**Data records**:
□ □ □ □ □
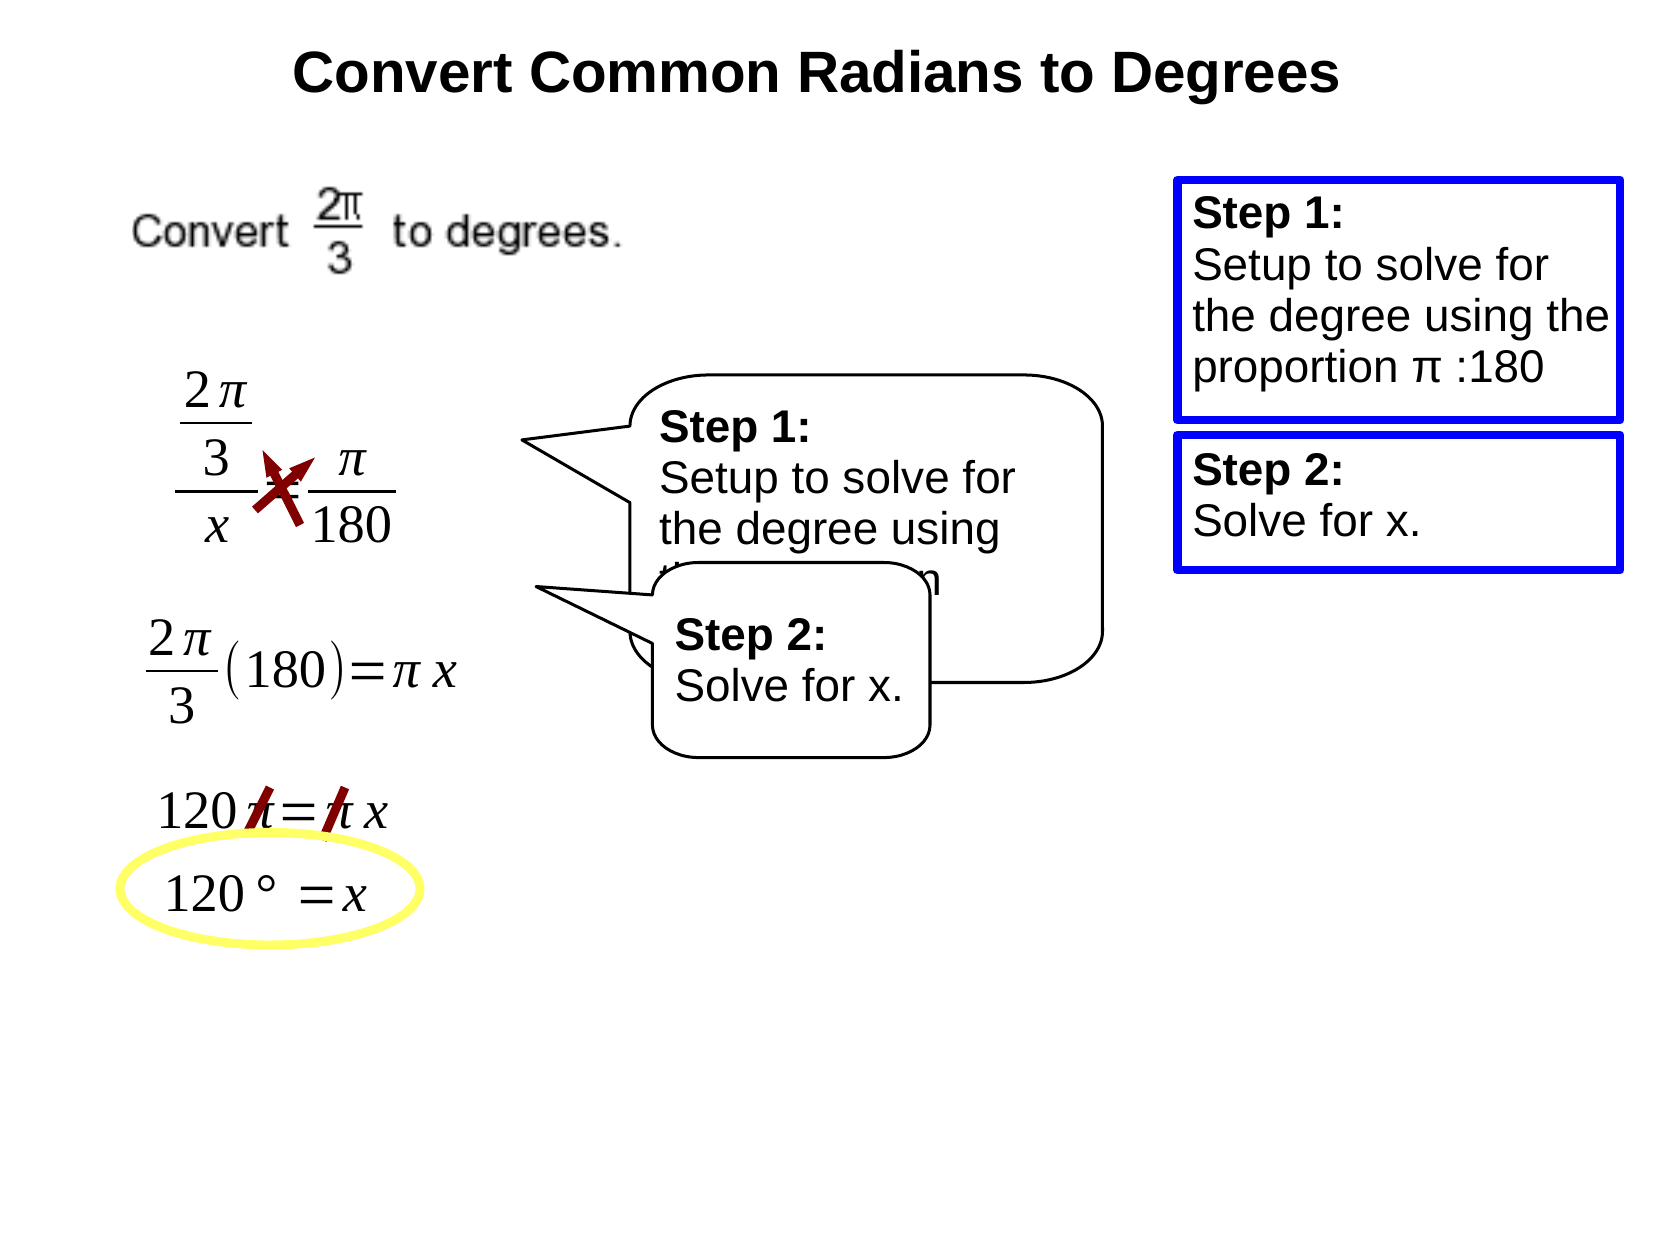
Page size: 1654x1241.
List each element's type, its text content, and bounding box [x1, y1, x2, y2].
□ □ □ □ □
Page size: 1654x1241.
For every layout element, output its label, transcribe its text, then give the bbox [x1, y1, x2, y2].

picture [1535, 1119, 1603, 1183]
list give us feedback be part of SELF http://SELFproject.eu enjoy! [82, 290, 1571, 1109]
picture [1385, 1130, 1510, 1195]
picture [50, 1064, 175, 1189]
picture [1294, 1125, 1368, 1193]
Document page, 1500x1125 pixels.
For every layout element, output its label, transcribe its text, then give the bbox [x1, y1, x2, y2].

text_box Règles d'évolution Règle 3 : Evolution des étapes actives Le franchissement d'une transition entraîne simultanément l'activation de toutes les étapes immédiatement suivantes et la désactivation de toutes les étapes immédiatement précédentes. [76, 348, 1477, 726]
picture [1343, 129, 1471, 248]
□ □ □ □ □
**Task requirements**: Rewrite the stretch of lines from the one containing "Document page, 1500x1125 pixels." through the one containing "picture [1343, 129, 1471, 248]", replacing "layout element" with "page component" and leaving everything else unchanged. Give only those lines.

**Correct response**:
Document page, 1500x1125 pixels.
For every page component, output its label, transcribe its text, then give the bbox [x1, y1, x2, y2].

text_box Règles d'évolution Règle 3 : Evolution des étapes actives Le franchissement d'une transition entraîne simultanément l'activation de toutes les étapes immédiatement suivantes et la désactivation de toutes les étapes immédiatement précédentes. [76, 348, 1477, 726]
picture [1343, 129, 1471, 248]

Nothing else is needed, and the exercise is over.